Eliza wears fancy clothes to impress her friends and maintain a societal stature. Tight corsets and stiff bodices were ideal garments for women of the nineteenth century because they accentuated feminine features. Small waists and pushed up breasts were artificial ideals used to attract men. These constraints imprisoned Eliza, along with the majority of women, both physically and mentally. Though Rose tries to make Eliza fit the ideal feminine mold, she remains unmarried because she is a lot freer as a single woman. In nineteenth century Chile, a married woman could not travel, sign legal documents, go to court, or sell or buy anything without her husband's permission. Rose gave up her love life as well as the possibility of having a child in order to receive these freedoms. From this example, Eliza
develops feminist attitudes and plans to live her life independently, but that predilection dissipates as she becomes pubescent. During Eliza’s puberty, Rose tells Eliza that men will now be able to do whatever they want with her.
This statement distorts Eliza’s understanding of society; she now believes men can, and will control every aspect of her life, including her body. Eliza displays this corrupt feminine definition when she develops sexual feelings for a man named Joaquin. Joaquin epitomizes passion to Eliza. Influenced by her immature zeal, she falls in love with a man who is not in love with her, but rather in love with the idea of socialism. Their “love” affair results in an accidental pregnancy. Joaquin abandons Chile and Eliza for riches in Califonia, and Eliza chases after him. She loses her baby while on the journey to San Francisco. The loss of her baby symbolizes the shedding of her past identity. In California, Eliza decides to embrace a new selfhood - one of a man. She is hopeful and wants to seize new opportunities, yet because of her tainted past, Eliza believes she cannot be free in the new environment unless she espouses a male identity: that of which she feels is the only role in society that is free of restraints. At first, Eliza is aggressive in her pursuit of who she is and what she wants; she soon finds, however, that even though she has accepted a masculine way of life she lacks the physical strength of a man. Discouraged that her gender has again restricted her, she beings to accept that she must define herself as a
female. Eliza’s uncontrollable desires eventually benefit her when she develops intimate feelings for a man named Tao Chi’en. Tao rescues young women who are brought to San Francisco and forced to become prostitutes. It is this new respect for females that gives Eliza the confidence she needs to become a liberated woman. She lives freely with Tao, as his equal:
“I am finding new strength in myself; I may always have had it and just didn’t know because I’d never had to call on it. I don’t know at what turn in the road I shed the person I used to be, Tao.”
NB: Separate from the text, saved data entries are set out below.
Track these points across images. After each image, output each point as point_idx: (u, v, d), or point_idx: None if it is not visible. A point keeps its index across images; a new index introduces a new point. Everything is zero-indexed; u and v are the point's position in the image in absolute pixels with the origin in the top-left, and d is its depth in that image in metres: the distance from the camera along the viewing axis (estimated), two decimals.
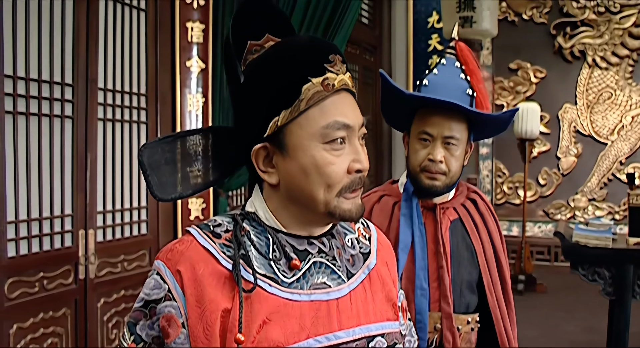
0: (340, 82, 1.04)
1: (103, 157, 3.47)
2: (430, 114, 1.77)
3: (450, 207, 1.88)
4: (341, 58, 1.06)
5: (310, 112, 1.03)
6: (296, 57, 1.04)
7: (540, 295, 6.43)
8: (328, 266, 1.09)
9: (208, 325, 0.98)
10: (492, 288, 1.85)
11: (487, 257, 1.87)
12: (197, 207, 4.07)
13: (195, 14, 4.01)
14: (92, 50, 3.37)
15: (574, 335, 5.11)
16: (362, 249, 1.18)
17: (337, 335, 1.04)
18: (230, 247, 1.04)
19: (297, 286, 1.04)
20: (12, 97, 2.90)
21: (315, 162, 1.02)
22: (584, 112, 7.74)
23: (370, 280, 1.15)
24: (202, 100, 4.08)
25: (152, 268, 1.05)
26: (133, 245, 3.72)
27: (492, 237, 1.91)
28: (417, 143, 1.79)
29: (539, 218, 7.87)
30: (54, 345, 3.14)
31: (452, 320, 1.76)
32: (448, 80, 1.79)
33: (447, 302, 1.77)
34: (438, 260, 1.80)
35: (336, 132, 1.02)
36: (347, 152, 1.04)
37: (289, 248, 1.07)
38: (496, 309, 1.84)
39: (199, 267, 1.00)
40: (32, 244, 3.04)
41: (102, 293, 3.45)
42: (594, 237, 3.62)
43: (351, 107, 1.06)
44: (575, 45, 7.70)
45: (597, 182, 7.70)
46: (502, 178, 8.03)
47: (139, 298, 1.03)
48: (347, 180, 1.03)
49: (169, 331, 0.99)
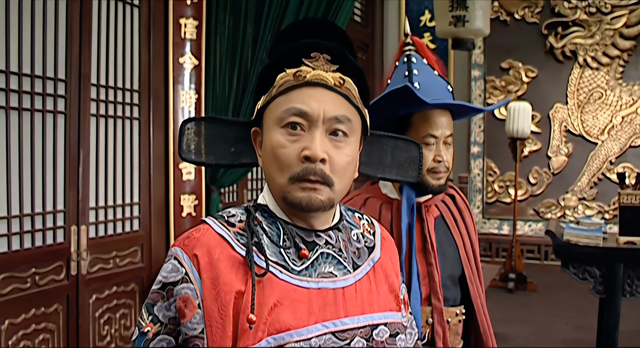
0: (314, 75, 1.09)
1: (96, 153, 3.47)
2: (432, 116, 1.78)
3: (433, 205, 1.91)
4: (329, 58, 1.11)
5: (279, 98, 1.09)
6: (281, 50, 1.13)
7: (530, 294, 6.45)
8: (335, 257, 1.14)
9: (223, 306, 1.03)
10: (472, 279, 1.91)
11: (467, 250, 1.93)
12: (190, 203, 4.07)
13: (189, 10, 4.00)
14: (85, 46, 3.36)
15: (564, 334, 5.14)
16: (367, 243, 1.23)
17: (343, 322, 1.09)
18: (243, 235, 1.10)
19: (305, 274, 1.10)
20: (5, 92, 2.89)
21: (272, 144, 1.09)
22: (574, 111, 7.77)
23: (374, 272, 1.20)
24: (195, 96, 4.08)
25: (168, 255, 1.10)
26: (125, 241, 3.71)
27: (469, 230, 1.97)
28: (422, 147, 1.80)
29: (530, 217, 7.90)
30: (46, 341, 3.14)
31: (442, 315, 1.80)
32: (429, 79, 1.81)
33: (438, 297, 1.80)
34: (427, 258, 1.83)
35: (291, 117, 1.07)
36: (303, 139, 1.07)
37: (299, 239, 1.12)
38: (477, 298, 1.90)
39: (215, 252, 1.06)
40: (24, 240, 3.03)
41: (94, 289, 3.44)
42: (585, 236, 3.63)
43: (319, 99, 1.08)
44: (567, 45, 7.73)
45: (587, 182, 7.73)
46: (493, 177, 8.06)
47: (157, 281, 1.08)
48: (298, 168, 1.06)
49: (185, 311, 1.03)
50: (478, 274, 1.95)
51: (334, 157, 1.07)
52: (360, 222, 1.27)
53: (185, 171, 4.05)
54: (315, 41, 1.12)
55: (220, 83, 4.30)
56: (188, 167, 4.05)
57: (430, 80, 1.81)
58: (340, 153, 1.08)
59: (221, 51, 4.29)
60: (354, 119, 1.11)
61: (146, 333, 1.05)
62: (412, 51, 1.88)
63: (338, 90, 1.10)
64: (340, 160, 1.08)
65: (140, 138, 3.83)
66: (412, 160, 1.32)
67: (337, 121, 1.08)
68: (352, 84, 1.12)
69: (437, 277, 1.81)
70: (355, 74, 1.14)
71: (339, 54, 1.12)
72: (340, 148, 1.09)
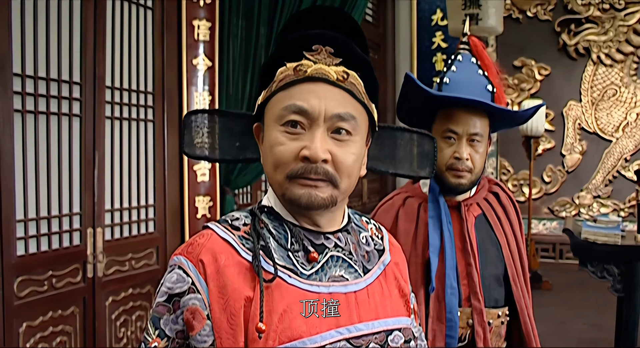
0: (315, 70, 1.02)
1: (111, 155, 3.47)
2: (455, 112, 1.77)
3: (474, 203, 1.88)
4: (332, 51, 1.04)
5: (279, 94, 1.04)
6: (281, 43, 1.08)
7: (545, 293, 6.42)
8: (345, 260, 1.09)
9: (232, 315, 0.98)
10: (517, 280, 1.86)
11: (511, 249, 1.89)
12: (204, 205, 4.07)
13: (202, 12, 4.00)
14: (99, 48, 3.36)
15: (581, 333, 5.10)
16: (376, 246, 1.19)
17: (358, 327, 1.05)
18: (249, 239, 1.04)
19: (315, 278, 1.05)
20: (21, 96, 2.90)
21: (271, 142, 1.03)
22: (588, 109, 7.73)
23: (385, 275, 1.16)
24: (208, 98, 4.08)
25: (169, 265, 1.05)
26: (141, 243, 3.71)
27: (514, 228, 1.93)
28: (441, 141, 1.79)
29: (544, 216, 7.86)
30: (63, 343, 3.14)
31: (483, 315, 1.76)
32: (467, 77, 1.79)
33: (478, 298, 1.77)
34: (466, 258, 1.80)
35: (290, 115, 1.01)
36: (303, 138, 1.02)
37: (307, 241, 1.07)
38: (520, 299, 1.85)
39: (221, 258, 1.01)
40: (41, 243, 3.04)
41: (110, 291, 3.45)
42: (603, 234, 3.61)
43: (320, 95, 1.02)
44: (580, 43, 7.69)
45: (602, 179, 7.69)
46: (507, 175, 8.03)
47: (161, 292, 1.02)
48: (295, 166, 1.01)
49: (193, 324, 0.98)
50: (523, 274, 1.91)
51: (338, 156, 1.02)
52: (368, 226, 1.22)
53: (200, 173, 4.05)
54: (317, 32, 1.05)
55: (234, 84, 4.30)
56: (202, 169, 4.05)
57: (468, 78, 1.80)
58: (345, 151, 1.03)
59: (234, 52, 4.29)
60: (358, 115, 1.05)
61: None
62: (463, 50, 1.87)
63: (341, 85, 1.03)
64: (345, 159, 1.03)
65: (154, 140, 3.84)
66: (426, 155, 1.25)
67: (340, 119, 1.02)
68: (357, 78, 1.06)
69: (477, 277, 1.78)
70: (361, 67, 1.07)
71: (342, 46, 1.05)
72: (344, 146, 1.03)
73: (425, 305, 1.78)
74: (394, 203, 1.92)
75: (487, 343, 1.76)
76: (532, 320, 1.88)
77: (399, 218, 1.89)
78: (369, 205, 6.95)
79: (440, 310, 1.76)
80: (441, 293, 1.76)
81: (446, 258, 1.77)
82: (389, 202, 1.93)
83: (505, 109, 1.81)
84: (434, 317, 1.76)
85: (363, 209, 6.73)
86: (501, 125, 1.91)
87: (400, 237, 1.82)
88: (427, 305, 1.78)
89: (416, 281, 1.78)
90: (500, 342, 1.86)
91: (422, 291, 1.79)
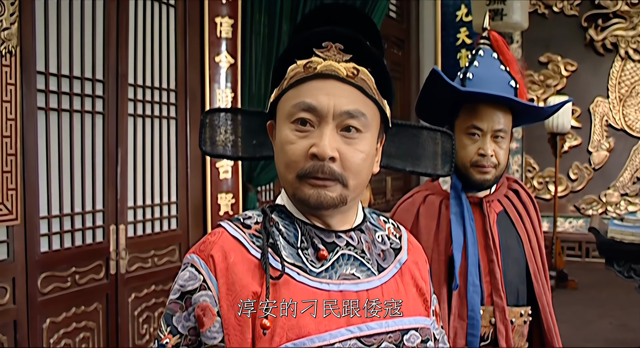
0: (324, 67, 1.02)
1: (133, 153, 3.49)
2: (479, 107, 1.75)
3: (495, 200, 1.86)
4: (342, 47, 1.04)
5: (290, 92, 1.04)
6: (293, 41, 1.08)
7: (571, 292, 6.34)
8: (357, 259, 1.09)
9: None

Through Tao, Eliza learns that her real quest was not to pursue her desires or to search for love, but to find and define herself as a woman. The course of Daughter of Fortune takes Eliza Sommers on a journey that leads her into becoming a developed and liberated individual. She struggles to quell her desires while living in a tough, male-dominated society that subjects her to various limitations. In the end, Eliza realizes that she neither needs to enhance her physical aspects of femininity through painful and unnatural means nor does she need to strengthen her confidence by means of converting to a masculine lifestyle in order to be respected. Isabel Allende has created her own definition of what it means to be an independent female through her novel, Daughter of Fortune.